Our Pledge To You


Yo, Notre Dame: Just how bad is this thing going to get?

Is it possible to take in a Saturday of college football while immersing oneself in a Cubs foray into the National League Championship Series? Yes. Well, no. Let’s go with sort of. Takeaways from Week 7:

1. We’re going to have to start looking at just how bad it might get for Notre Dame. The Irish are 2-5 after Saturday’s 17-10 defeat at home against Christian McCaffrey-less Stanford. Coach Brian Kelly pulled quarterback DeShone Kizer from this one, replacing him with Malik Zaire to no avail. The Irish defense showed up for a change, but it wasn’t enough.

For a team thought to be a playoff contender heading into the season, everything is awful.

So let’s consider the Charlie Weis-led hideous 3-9 campaign of 2007 as the low bar. Are these Irish possibly that sorry, that dysfunctional, that embarrassing to an iconic football brand?

Notre Dame's good name is getting dragged all over the place. (AP/Michael Conroy)

Short answer: Yeah, maybe.

The remaining schedule — vs. Miami, at Navy, vs. Army, vs. Virginia Tech, at USC — is far more arduous than it appeared heading into the season. One must wonder how negative the culture is right now behind Notre Dame’s football walls.

2. A couple of hours down the road in West Lafayette, Ind., Purdue is in the market for a new head coach. Apparently, winning at Illinois — which Darrell Hazell did both times he visited — wasn’t a job-saver.

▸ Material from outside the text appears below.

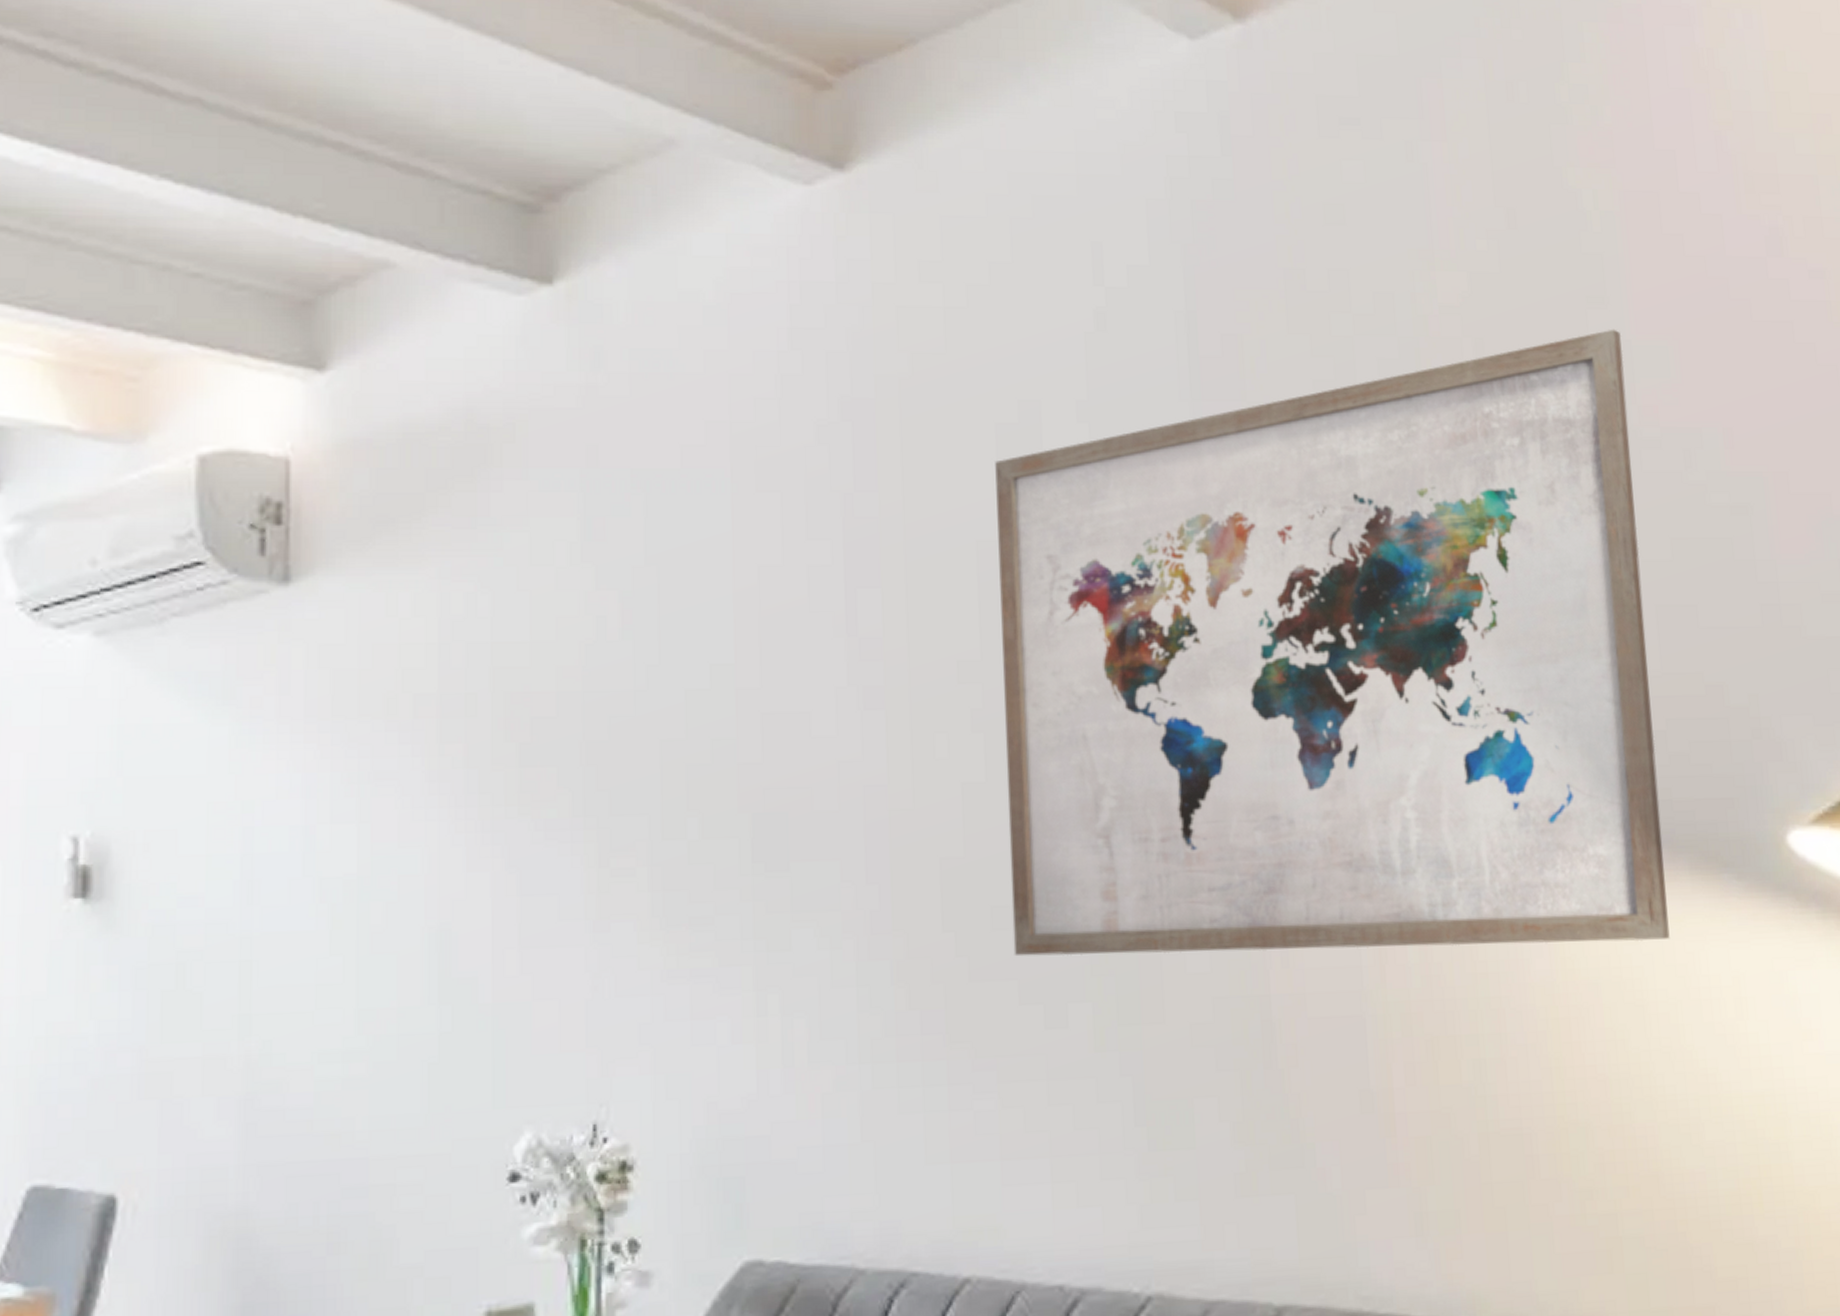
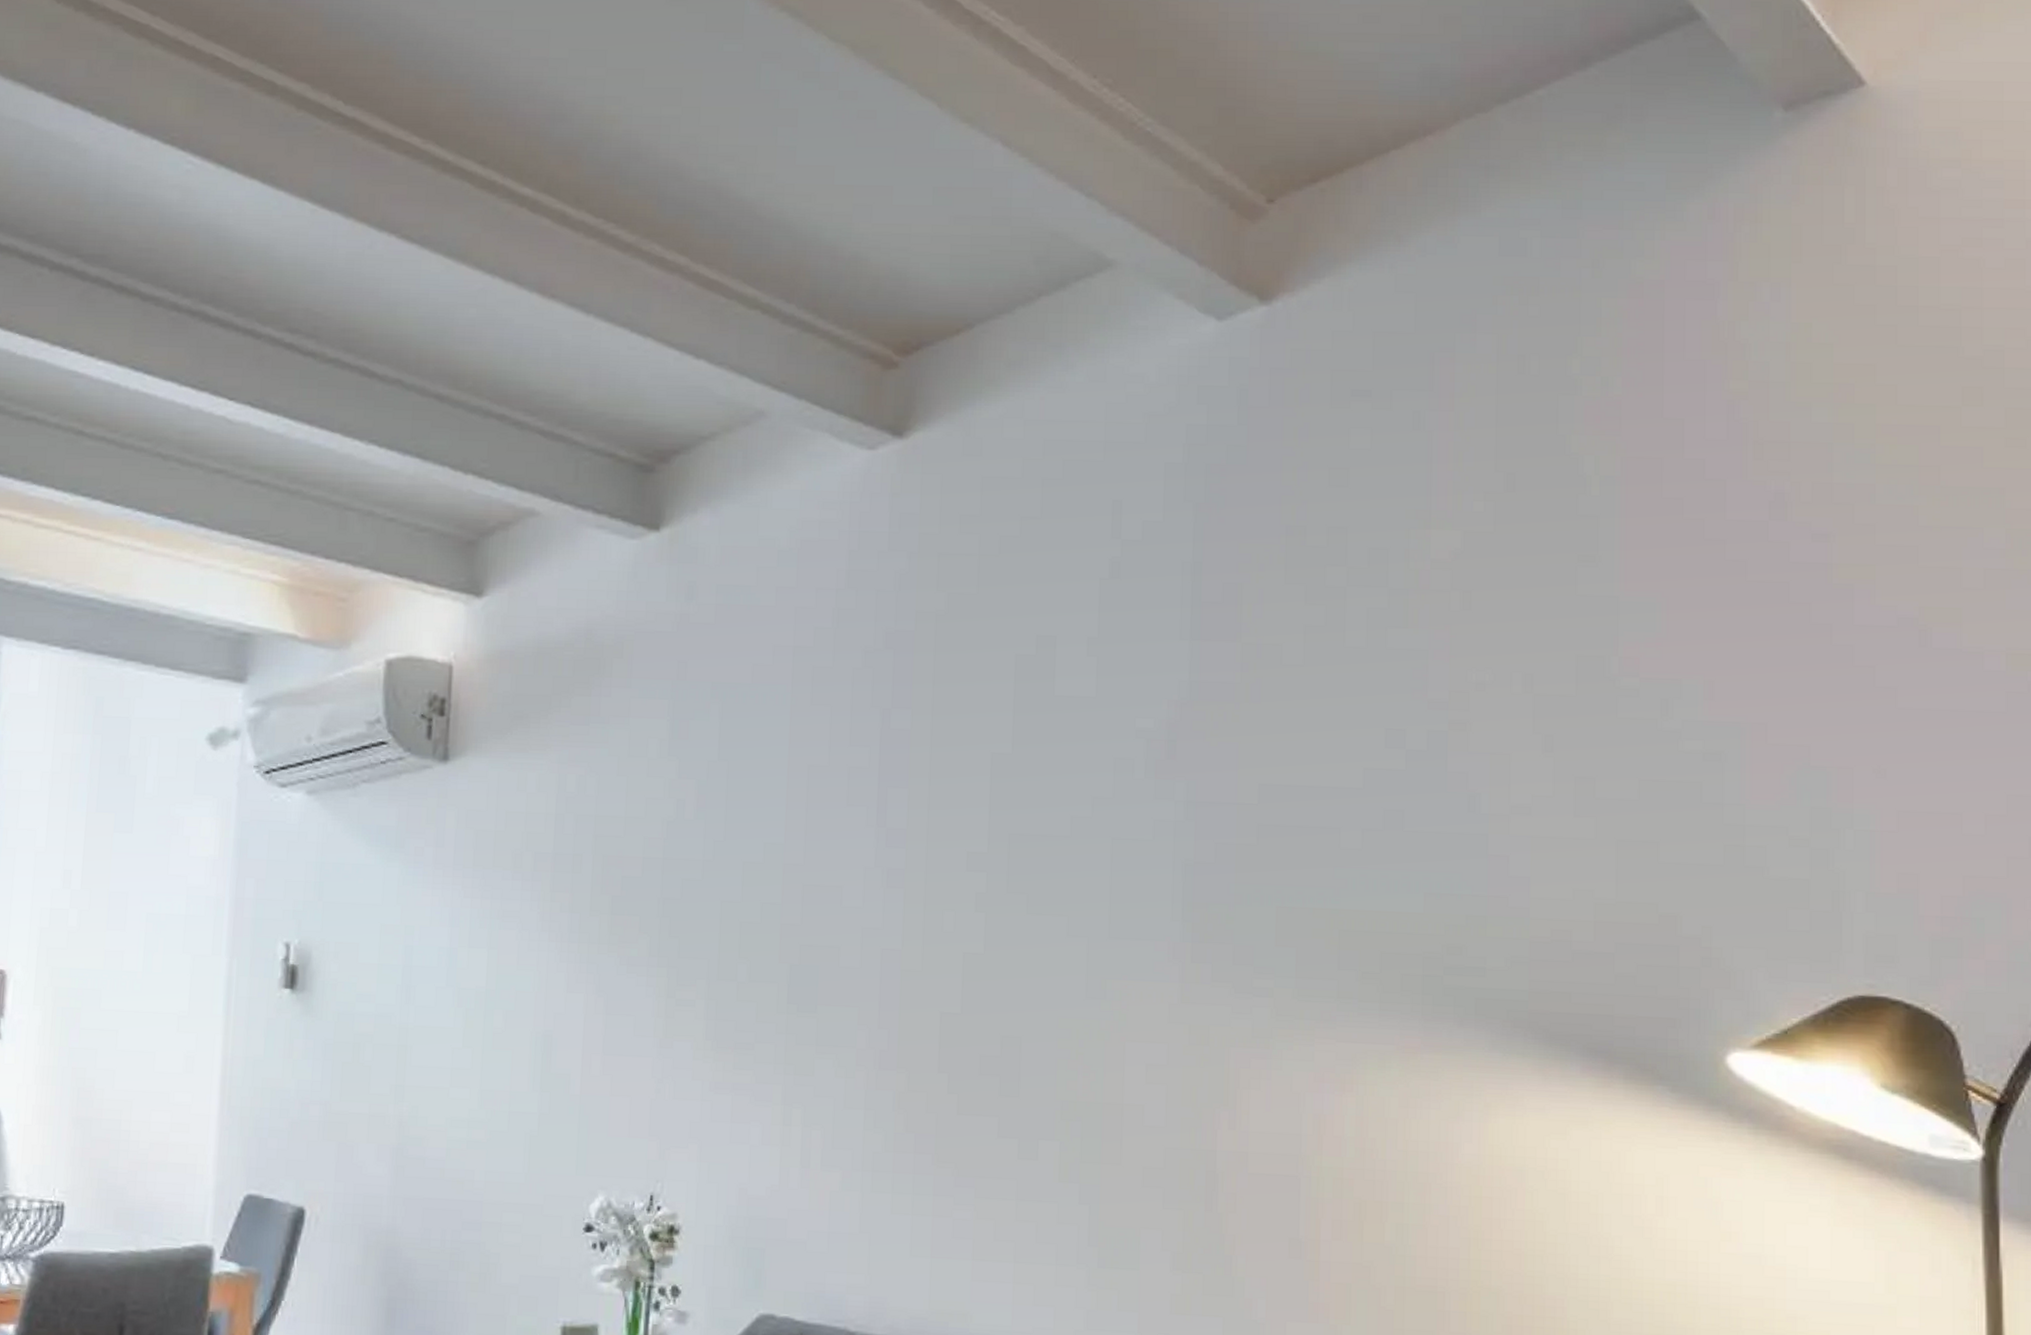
wall art: present [995,329,1670,957] -> none [996,585,1610,1138]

Some call the Purdue job a career-killer. Will Western Michigan’s P.J. Fleck agree? Fleck would be an ideal candidate, though Illinois State’s Brock Spack might be the guy. He’s a Purdue alum who was Joe Tiller’s defensive coordinator for over a decade at the school.

3. Alabama 49, Tennessee 10. Anybody voting for a different No. 1 in the polls is full of it. Oh, and there’s Lane Kiffin. The Tide’s controversial offensive coordinator has helped beat the schools that fired him as head coach — USC and Tennessee — by a combined score of 101-16. Kiffin oozes talent as a coach. Unfortunately, that’s not all he oozes. But he’ll have another head job in 2017 if he wants one.

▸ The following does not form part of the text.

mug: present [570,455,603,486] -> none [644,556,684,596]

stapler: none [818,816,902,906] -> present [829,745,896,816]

4. Wisconsin, a loser in overtime to Ohio State, now has taken two for the “team,” if we can call the Big Ten that. Both Michigan and OSU have been extended to the maximum by the Badgers, and both are better off for it. When one or both teams make the playoff, the Badgers will have had something to do with it.

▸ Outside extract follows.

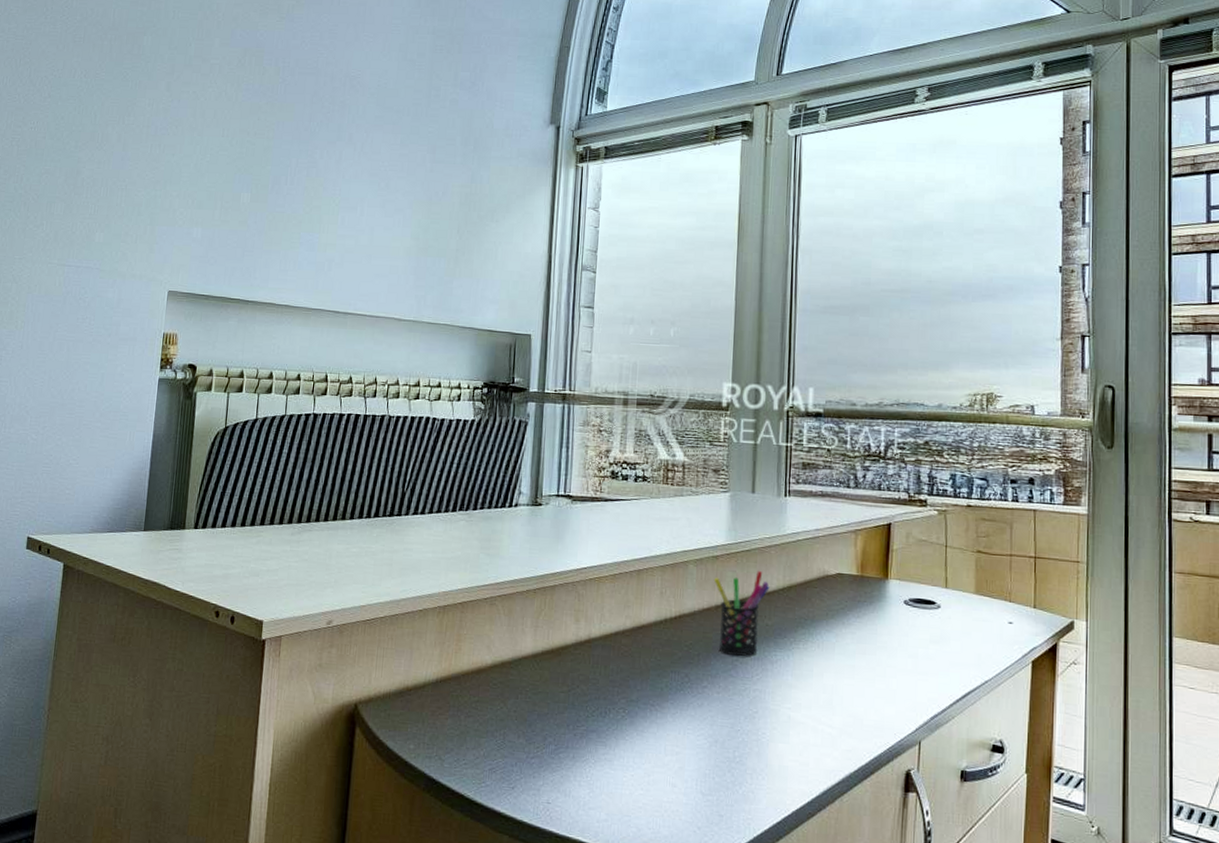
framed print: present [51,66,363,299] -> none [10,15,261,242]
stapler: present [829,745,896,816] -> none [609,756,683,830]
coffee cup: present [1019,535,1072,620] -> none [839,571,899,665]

5. Meanwhile, somebody has to win the Big Ten West. If Wisconsin has anything left in the tank next week at Iowa, it could end up being the Badgers; they host current unbeaten Nebraska the following weekend. The Huskers still have to play at Ohio State. Iowa, with one league defeat, still has Michigan on the schedule. However it shakes out, the West clearly is improving and is holding up its end of the bargain.

6. And how about Northwestern? The Wildcats are 2-1 in league play after consecutive road victories — and 92 points scored — at Iowa and Michigan State. They have turned their season around and are squarely in the West race, too. Is anyone calling for offensive coordinator Mick McCall’s job now?

7. Congrats to Lovie Smith on his first Big Ten victory at Illinois, a 24-7 affair at mind-numbingly bad Rutgers. Hate to dampen the party, but there does have to be concern about Smith’s apparent discomfort with game management at the college level. Not Smith’s first clear flub of the season, this time he neglected to use his timeouts in the final minute of the first half and turned an obvious scoring opportunity into a missed long field goal attempt. It was a bad look.

8. West Virginia is sneaky-good and the quietest unbeaten team in the country. Keep an eye on the Mountaineers in the Big 12.

9. Former Northern Illinois coach Dave Doeren is doing bang-up work at North Carolina State, which lost in overtime at third-ranked Clemson. The Wolfpack were soft for a long time. They’re tough and dangerous now.

10. Georgia lost at home to Vanderbilt — unthinkable. First-year head coach Kirby Smart, former defensive coordinator to Nick Saban at Alabama, is the apparent successor to Will Muschamp as the great DC who may not be cut out for being an HC.